■ Given passage:
## Start
# Making the move from the States (As a teacher)



## TamperProof (Jan 15, 2011)

Ok, this has got to be one of the greatest resources I've found online about making the move to NZ. I'm so happy I've found this forum. I've been doing research for weeks (if not months) now on going over to New Zealand. Needless to say, as many others... boy do I have some questions!

First -- What would be best for me to come over on? I am a newly graduated teacher. I have experience but it's <1 year. I was considering coming on a Working Holiday Visa but that is only good for 12 months if you're from the States. Unlike the UK version, it can not be extended to 23 months. Boo. Would it be beneficial to come over on that Visa type and once I've been employeed then complete an EOI to stay? (Even as a relief teacher with prospects of full-time, the one website says you can't accept full time employment on a working holiday visa...)

Second -- the NZQA and NZTC would have to qualify me for work in New Zealand as a teacher. Do those qualifications expire? (I know you have to renew membership in NZTC but I mean if I don't make the move immediately to NZ do they expire?) The reason I ask is -- if it would be at all beneficial, which from my readings it would be, I'd like to send my qualifications over for approval before I even apply for any type of Visa.

Third -- Personal experience? I really enjoy hearing about everyone's personal experiences (teachers in particular) making the move to NZ from other countries. Good or bad, I want to hear them all. I've been reading posts on these forums for several days and only just registered today. I've read a bunch but I'd still love to hear more if they're out there.

Fourth -- Any other advice. Any other pointers you could give me would be great.

I know I'm a "newbie" teacher, and relative to some, I'm a "newbie" at the idea of leaving my lifelong home and making a drastic move, but for me it will be worth it. Without getting too in depth, I'm just ready to leave the States. It's feeling less and less like my home every year.

Thank you in advance, everyone who reaches out -- like I said, with good or bad. I appreciate it all!


----------
## End
(Data items)
## Start
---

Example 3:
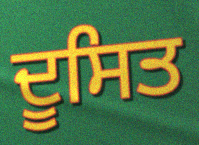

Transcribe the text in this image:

ਦੂਸਿਤ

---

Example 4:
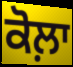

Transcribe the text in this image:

ਕੋਲ਼ਾ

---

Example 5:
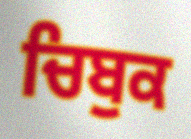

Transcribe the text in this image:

ਚਿਬੁਕ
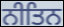
ਨੀਤਿਨ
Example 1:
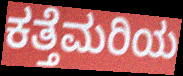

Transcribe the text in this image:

ಕತ್ತೆಮರಿಯ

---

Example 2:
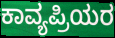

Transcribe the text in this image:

ಕಾವ್ಯಪ್ರಿಯರ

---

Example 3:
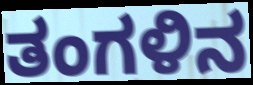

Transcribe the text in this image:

ತಂಗಳಿನ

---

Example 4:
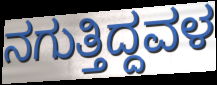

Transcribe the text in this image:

ನಗುತ್ತಿದ್ದವಳ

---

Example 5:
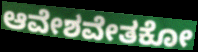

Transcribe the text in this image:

ಆವೇಶವೇತಕೋ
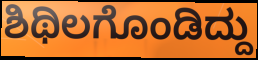
ಶಿಥಿಲಗೊಂಡಿದ್ದು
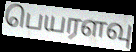
பெயரளவு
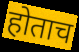
होताच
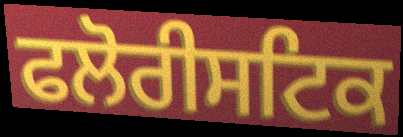
ਫਲੋਰੀਸਟਿਕ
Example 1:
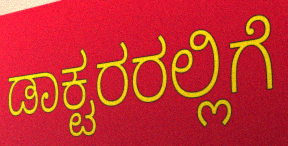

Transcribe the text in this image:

ಡಾಕ್ಟರರಲ್ಲಿಗೆ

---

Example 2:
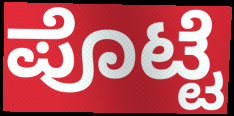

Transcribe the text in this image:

ಪೊಟ್ಟೆ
## End
■ What this task involves: In the forum post about moving to New Zealand as a teacher, why does the poster ask whether the NZQA and NZTC qualifications expire? Answer in one to three sentences. These entries are separate material and are unrelated to the forum post above them.

■ Task result: The poster plans to send the qualifications for approval before applying for any type of visa, since the poster's reading suggests that would be beneficial. The poster might not move to New Zealand right away, so the poster wants to know whether an approval could expire in the meantime.